We arrived home safely after our trip to the west coast, but extremely tired, even to the point of feeling weak and slightly ill. I slept nine hours! This morning I woke up with a different sense of weakness. A few things happened here while we were gone that should not have happened, at least in my mind. Two of these negatives filled me with that “what’s the use” attitude of wanting to give up. Why bother trying to do good for others when they keep handing back negatives?
There is nothing I can do to fix it and this stuff costs me time and energy. It digs into my wallet and seems inevitable. I fell like I’m on a slippery slope toward a black hole and while I’m trying to help others who are in that hole, it seems that they are bent on pulling me in with them.
I’m a pessimist by nature and wish I could be more like the kid in the story about the huge manure pile. He is shoveling like a fiend and when asked why, he says, “There has to be a pony in here someplace!”
Instead, I think about my options and am depressed. I cannot stop doing well in obedience to God. I cannot retaliate to make myself feel better about some of these negatives. I cannot even scream and yell, not because I don’t want to, but because the Lord is not giving me that freedom. A good cry might help, but it will only vent my sense of helplessness, not take it away. Even digging for the pony seems impossible; I’ve no energy and no shovel.
Today’s devotional reading takes me to 2 Corinthians 12:9. Ouch! Do I want to be reminded that Paul had handicaps too? Whatever his “thorn in the flesh” was, it made him feel weak and unable. Maybe this was a physical problem, but it could have been a continual temptation or an emotional shortcoming. He asked God to remove it three times, and three times got the same answer. NO.

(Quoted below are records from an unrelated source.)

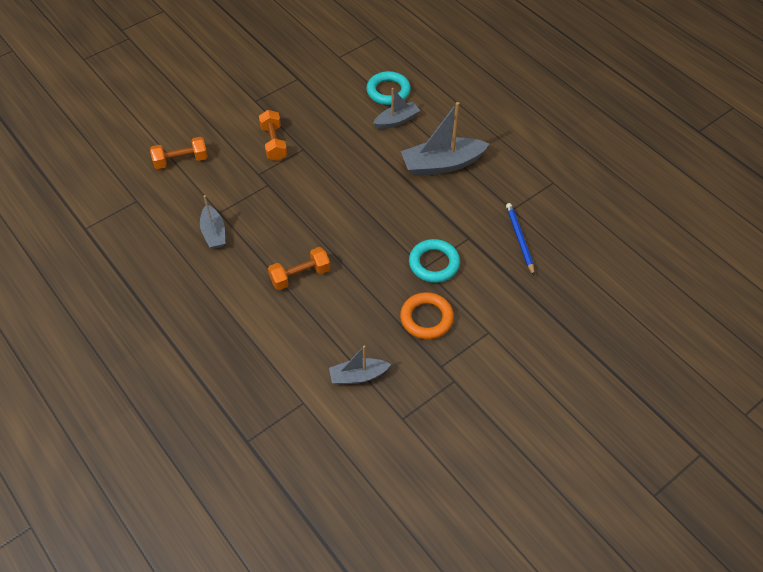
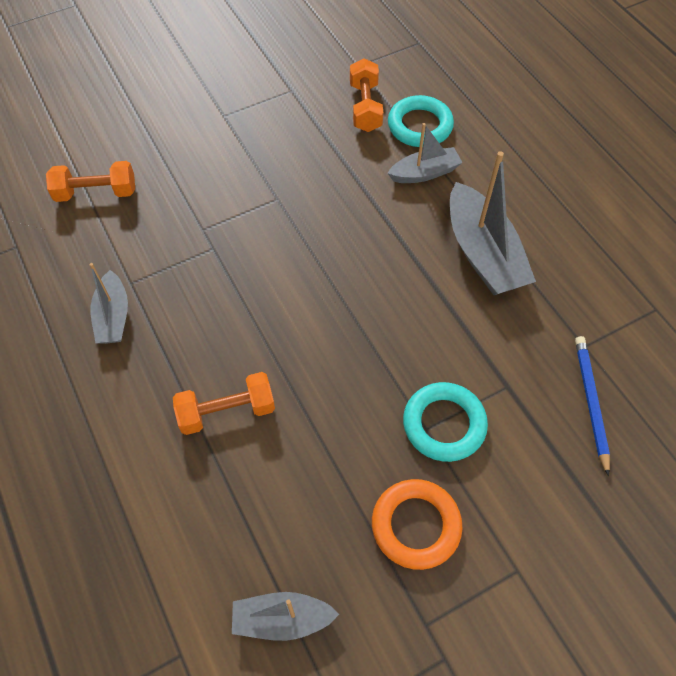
camera: 10 degrees right, 5 degrees up
(274, 143) = (236, 184): orange dumbbell -> orange dumbbell (365, 107)
(442, 164) = (483, 253): grey boat -> grey boat turned 105 degrees counterclockwise

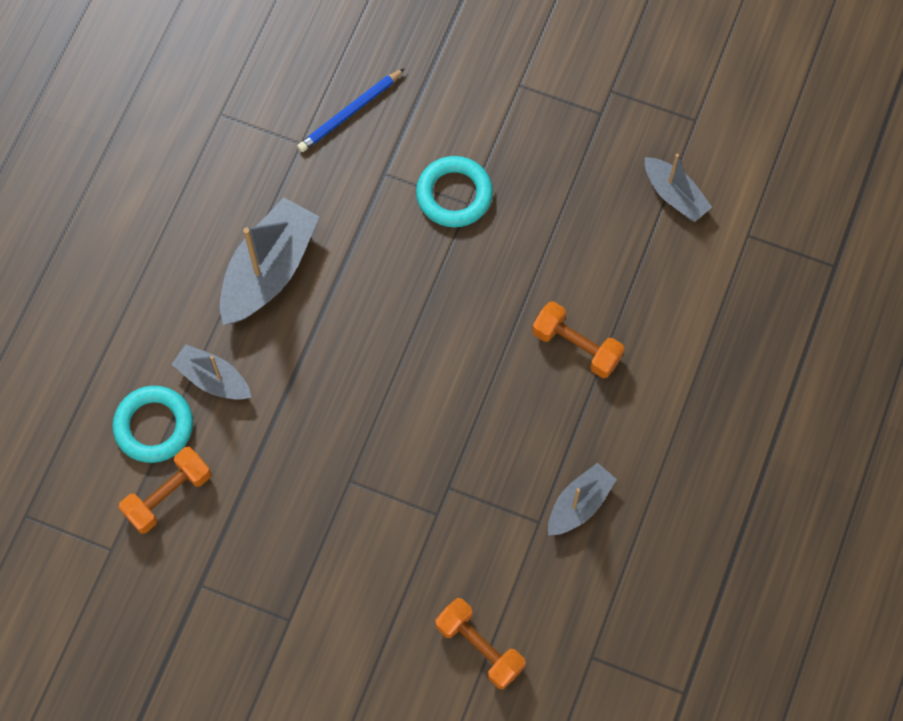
camera: 130 degrees left, 10 degrees up
(416, 525) = (544, 162): orange ring -> none

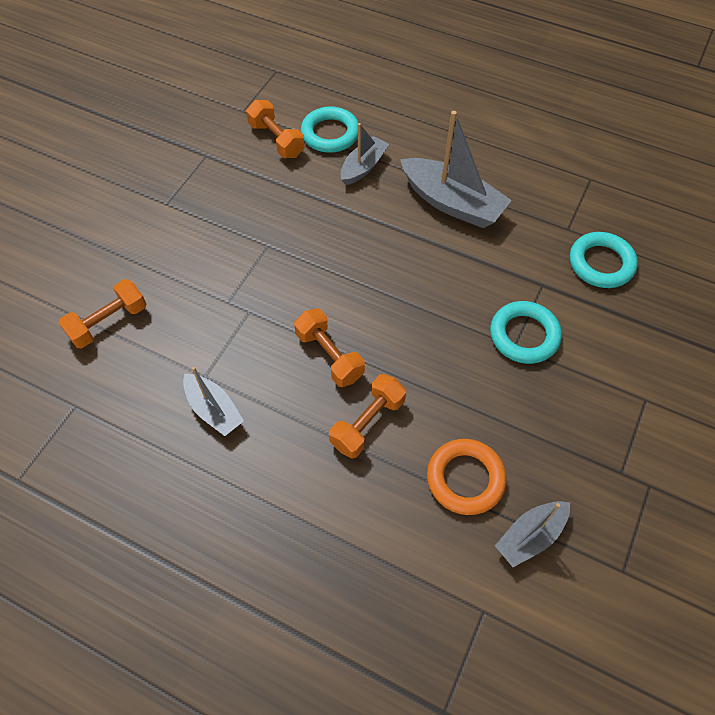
camera: 95 degrees right, 10 degrees down
(350, 112) = (601, 263): blue pencil -> turquoise ring
(500, 392) = (329, 356): none -> orange dumbbell
(625, 252) = (465, 479): none -> orange ring

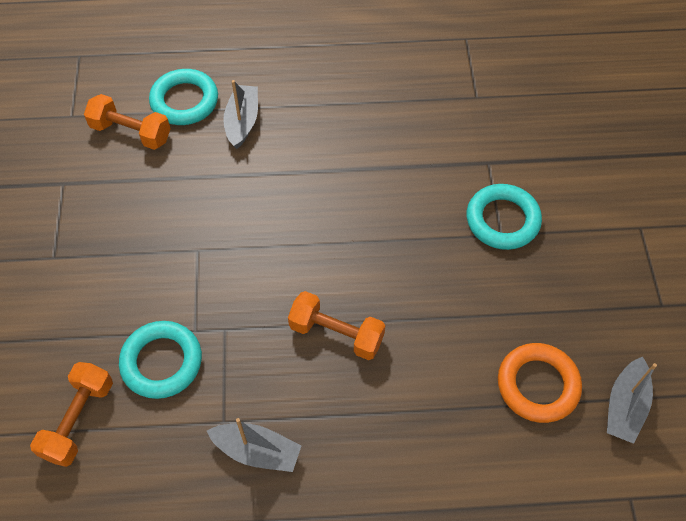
camera: 30 degrees left, 0 degrees up
(367, 423) = (416, 381): orange dumbbell -> none
(452, 203) = (354, 120): grey boat -> none
(601, 263) = (525, 117): turquoise ring -> turquoise ring (162, 362)

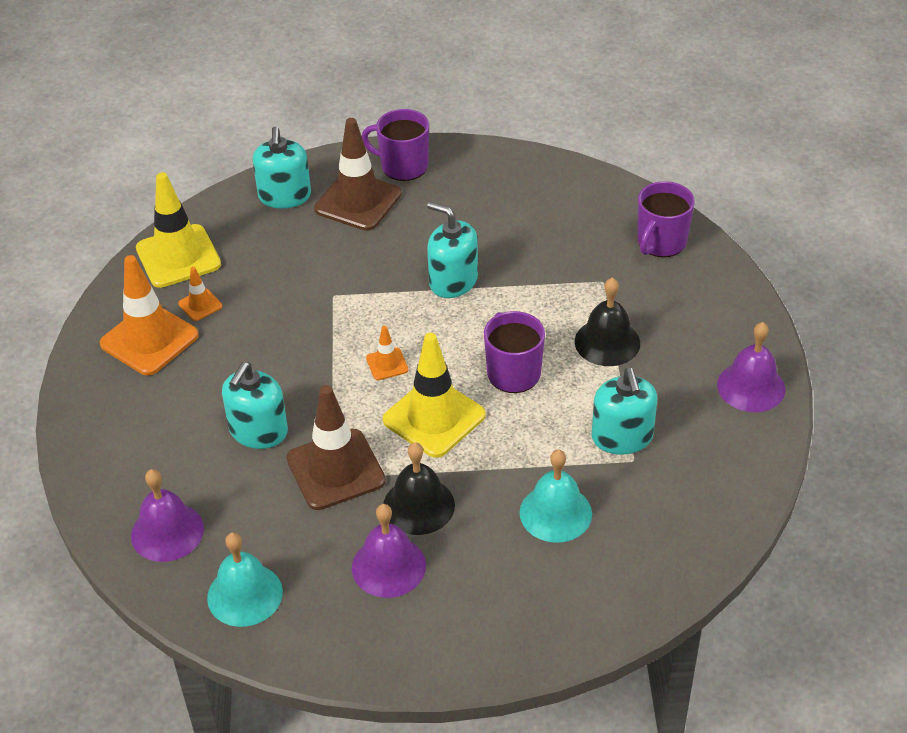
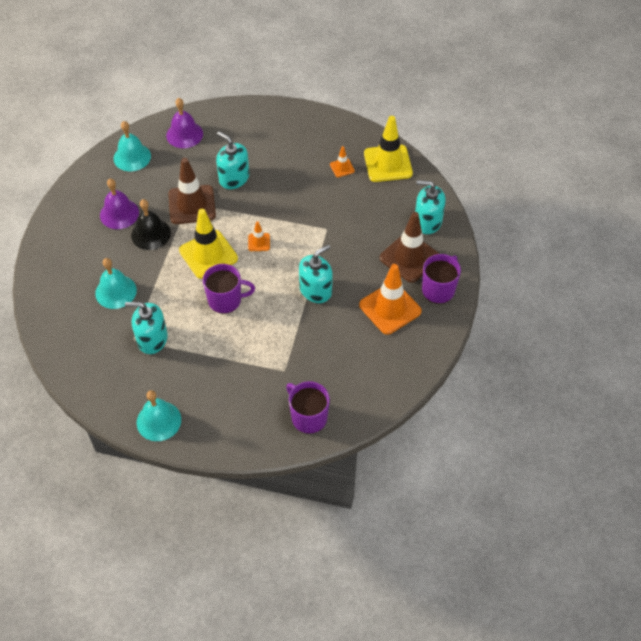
camera: 105 degrees right, 10 degrees up
(149, 340) = (322, 143): orange traffic cone -> orange traffic cone (390, 308)
(607, 342) = (229, 355): black bell -> none
(751, 386) = (159, 421): purple bell -> turquoise bell

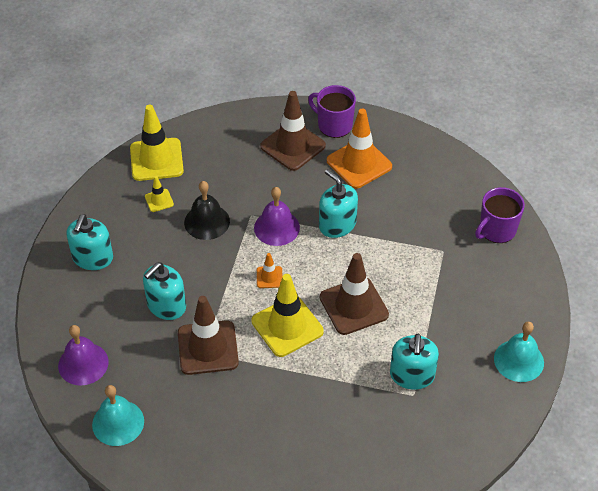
camera: 90 degrees left, 5 degrees down
(116, 291) = (344, 420): turquoise bell -> none
(119, 213) = (218, 428): purple bell -> purple bell (276, 227)
(151, 234) = (254, 389): black bell -> black bell (207, 222)
(225, 300) = (353, 306): purple mug -> brown traffic cone
(342, 168) = (159, 200): orange traffic cone -> yellow traffic cone
(427, 221) = (243, 130): turquoise soap dispenser -> turquoise soap dispenser (92, 258)

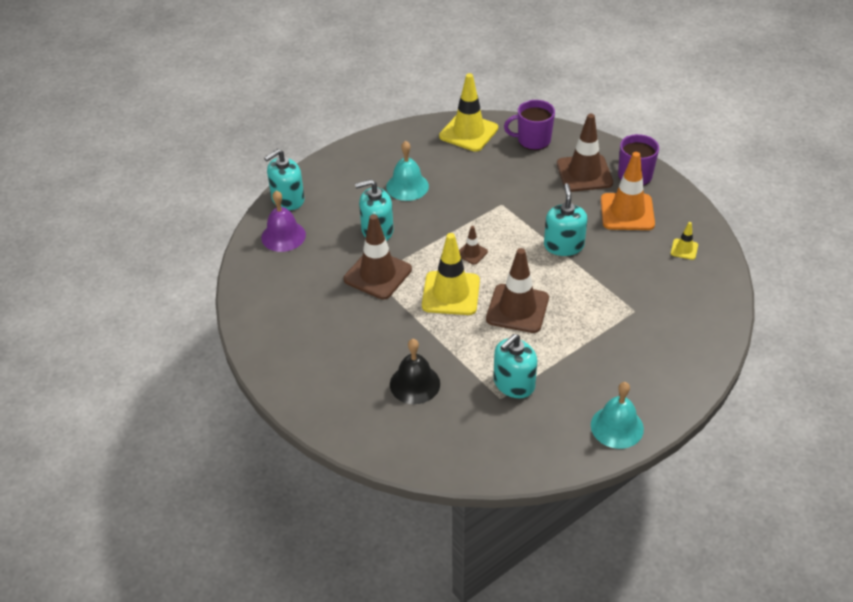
camera: 40 degrees right, 5 degrees down
(92, 258) = (358, 173): turquoise soap dispenser -> turquoise soap dispenser (287, 199)
(118, 422) = (267, 286): turquoise bell -> turquoise bell (407, 186)
(159, 200) = (443, 160): yellow traffic cone -> yellow traffic cone (684, 249)
(207, 222) = (463, 191): black bell -> black bell (415, 384)
(269, 277) = (472, 253): orange traffic cone -> brown traffic cone
(276, 227) = (512, 223): purple bell -> none
(496, 230) = (699, 321): purple mug -> purple mug (533, 140)

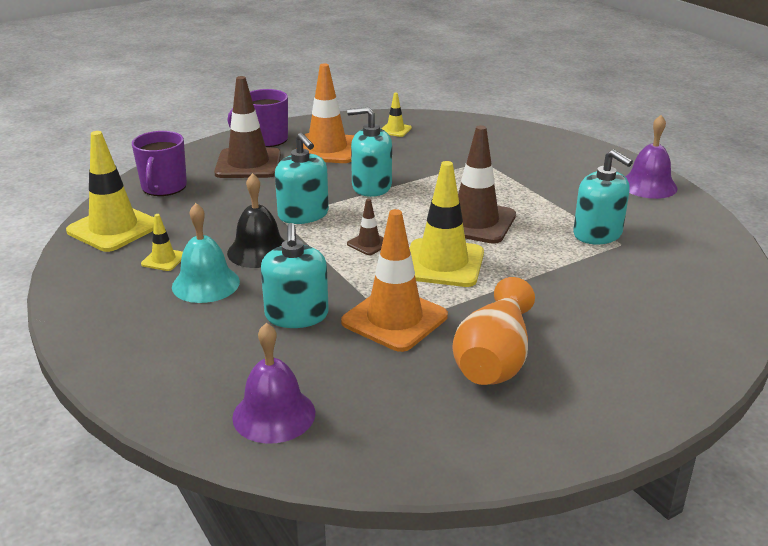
camera: 85 degrees left, 15 degrees down
(287, 199) = (174, 408): turquoise soap dispenser -> turquoise soap dispenser (303, 214)
(339, 323) = (494, 359): none -> orange vase
(377, 274) = (394, 319): brown traffic cone -> orange traffic cone
(415, 384) = (608, 300): black bell -> black bell (259, 251)
(433, 163) = (163, 260): none -> yellow traffic cone
(617, 427) = (648, 185): turquoise bell -> purple bell

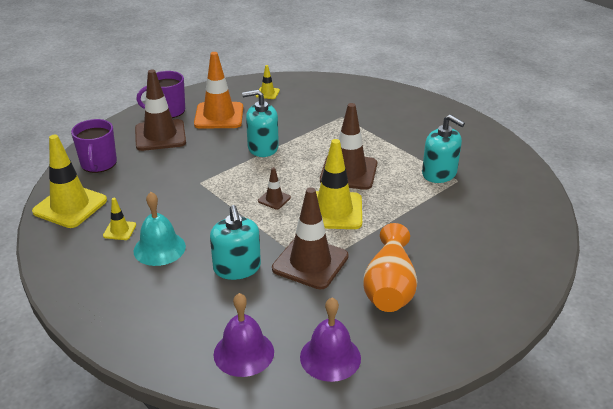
camera: 10 degrees left, 5 degrees up
(259, 251) = (192, 215): black bell -> none
(303, 214) = (217, 178): turquoise soap dispenser -> none
(394, 319) = (310, 262): orange traffic cone -> brown traffic cone
(648, 185) = (467, 127): purple bell -> purple bell (330, 357)

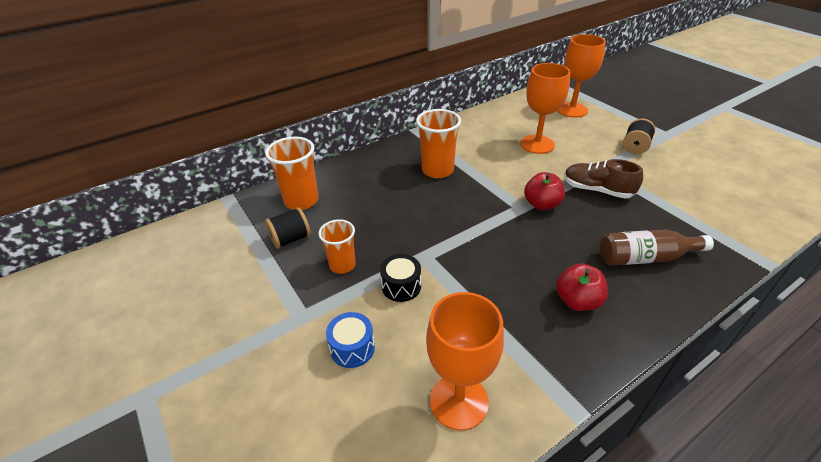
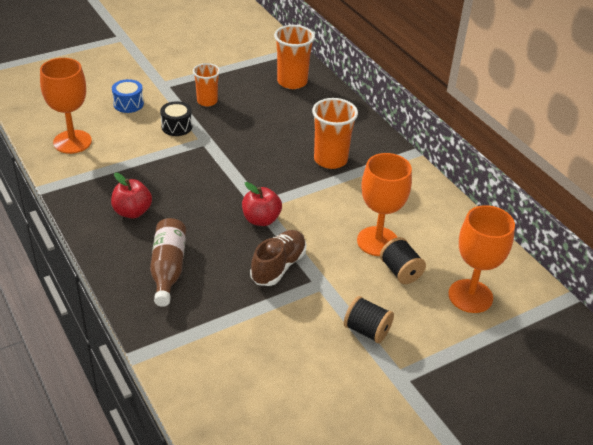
camera: 90 degrees right, 0 degrees up
(291, 239) = (243, 78): black spool -> black spool (400, 271)

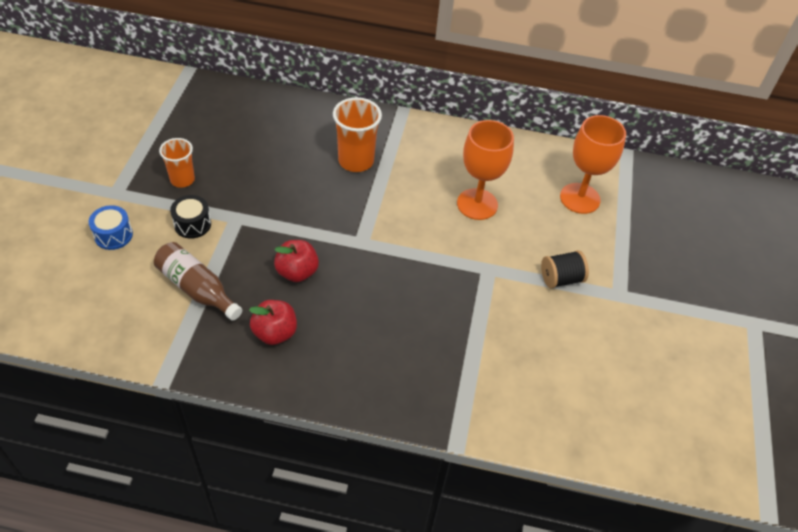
camera: 50 degrees left, 10 degrees up
(72, 142) = (118, 314): orange goblet -> none
(168, 268) = (375, 355): brown bottle -> brown bottle (197, 288)
(261, 219) = (380, 253): red apple -> red apple (297, 272)
(278, 266) = (445, 281): brown shoe -> none
(292, 82) = (227, 109): orange cup -> none
(400, 271) = (521, 216): black spool -> none

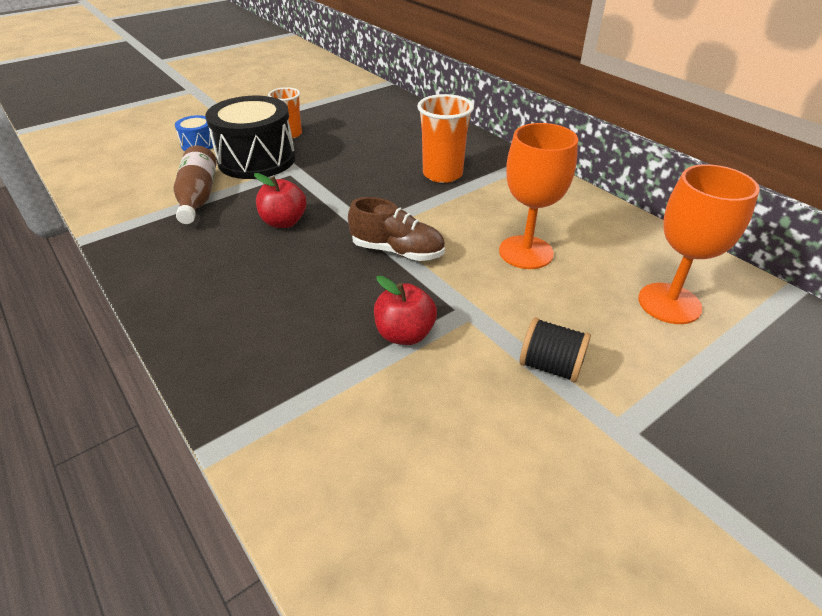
camera: 45 degrees right, 10 degrees down
(192, 224) = (257, 160): black drum -> black drum, size x2.11
(275, 333) = (204, 252): red apple -> red apple (404, 334)
(402, 250) = (397, 251): none -> brown shoe

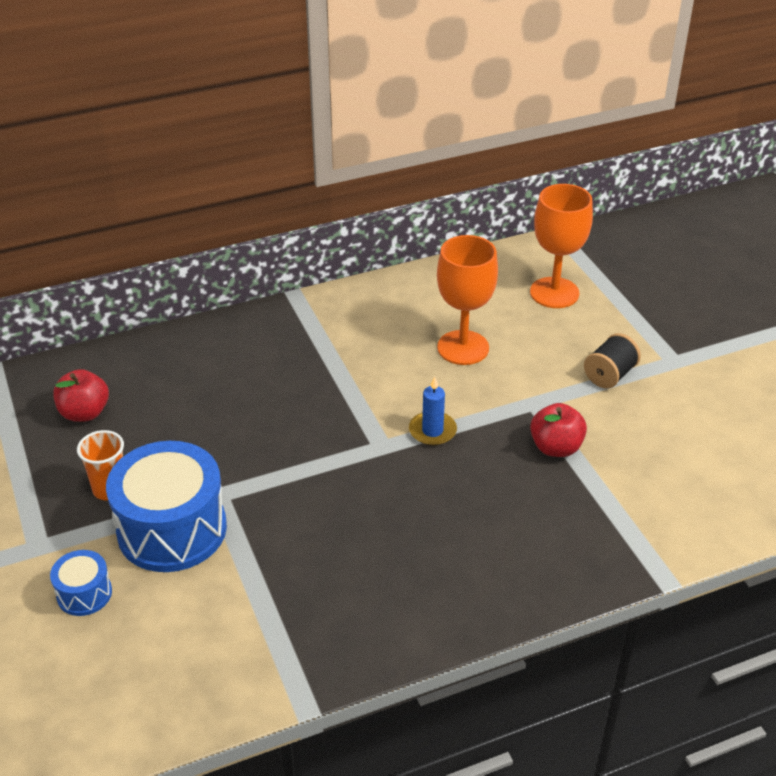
camera: 75 degrees left, 0 degrees up
(198, 196) = (247, 593): brown bottle -> none
(257, 160) = (172, 529): black drum -> blue drum
(284, 222) = (343, 513): red apple -> red apple (84, 413)
(397, 251) = (432, 431): brown shoe -> blue candle
(442, 174) = (294, 369): orange cup -> none

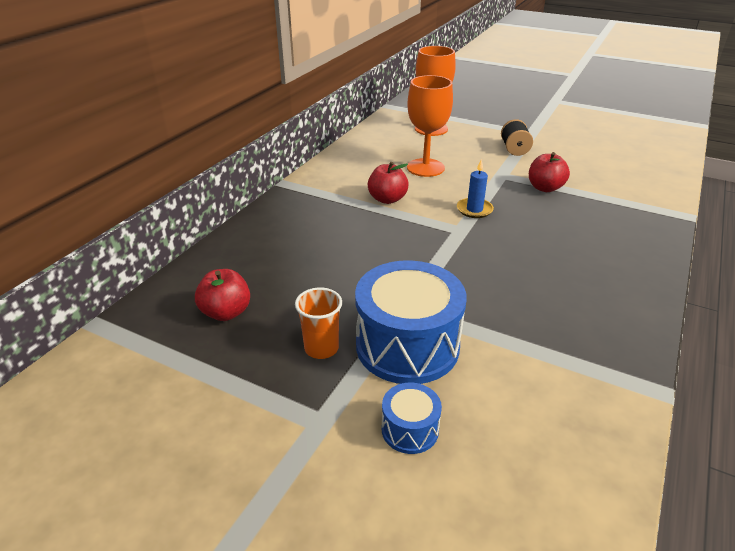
camera: 40 degrees left, 5 degrees down
(364, 368) = (387, 199): none -> red apple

“And He said to me, ‘My grace is sufficient for you, for My strength is made perfect in weakness.’ Therefore most gladly I will rather boast in my infirmities, that the power of Christ may rest upon me.”
Paul realized that the very thing that he thought should be removed was part of God’s plan to make him more powerful in ministry, not less. Instead of feeling like he was on a slippery slope, he knew God was holding him in that place by the power of Christ. He also knew that God’s power would be demonstrated in his life to the people he was trying to help. He found the pony.
Sometimes I’m glad to read this verse. No one likes to feel weak, but if weakness is the perfecting ground for God’s strength, then it is not a bad thing. Today I am not so sure that I wanted this reminder. This sense of helplessness is worse than anything prior. Instead of just weakness, it’s more like being down in that manure pile and kicked while I’m down. Being told that it is a good thing isn’t making me feel encouraged. I’m too close to a pity-party.
I think also of yesterday’s admonition to abide in Christ, and not being too sure what that looks like. Now on top of it, I’m reminded that it will most likely look and feel the opposite of that “wonderful dwelling place” idea that I was thinking about.
Instead, it will be more like the experience of Jesus who was “despised and rejected by men, a Man of sorrows and acquainted with grief” and from whom people hid their faces. He was “despised and we did not esteem Him . . . He bore our griefs and carried our sorrows” (Isaiah 53:3-4) and was “in all points tempted as we are, yet without sin” (Hebrews 4:15).
Today’s reading affirms it. The author asks, “Do you not think, that if we are to learn our weakness, we must learn it in the same way? . . . . If we are to learn the secret of Christ’s strength, it is NOT by making daily advances in fleshly holiness, and getting stronger in self day by day. It is NOT by old nature being so mended and improved . . . to be shaded off into grace, just as the colors in the rainbow are so harmoniously blended that you can scarcely tell where the one ends and the other begins.”
He adds that we learn Christ’s strength by being buffeted by Satan’s messenger, and thus being beaten out of my own strength, I will find Christ’s strength made perfect in my weakness. So far there is no pony in sight; I can only smell it.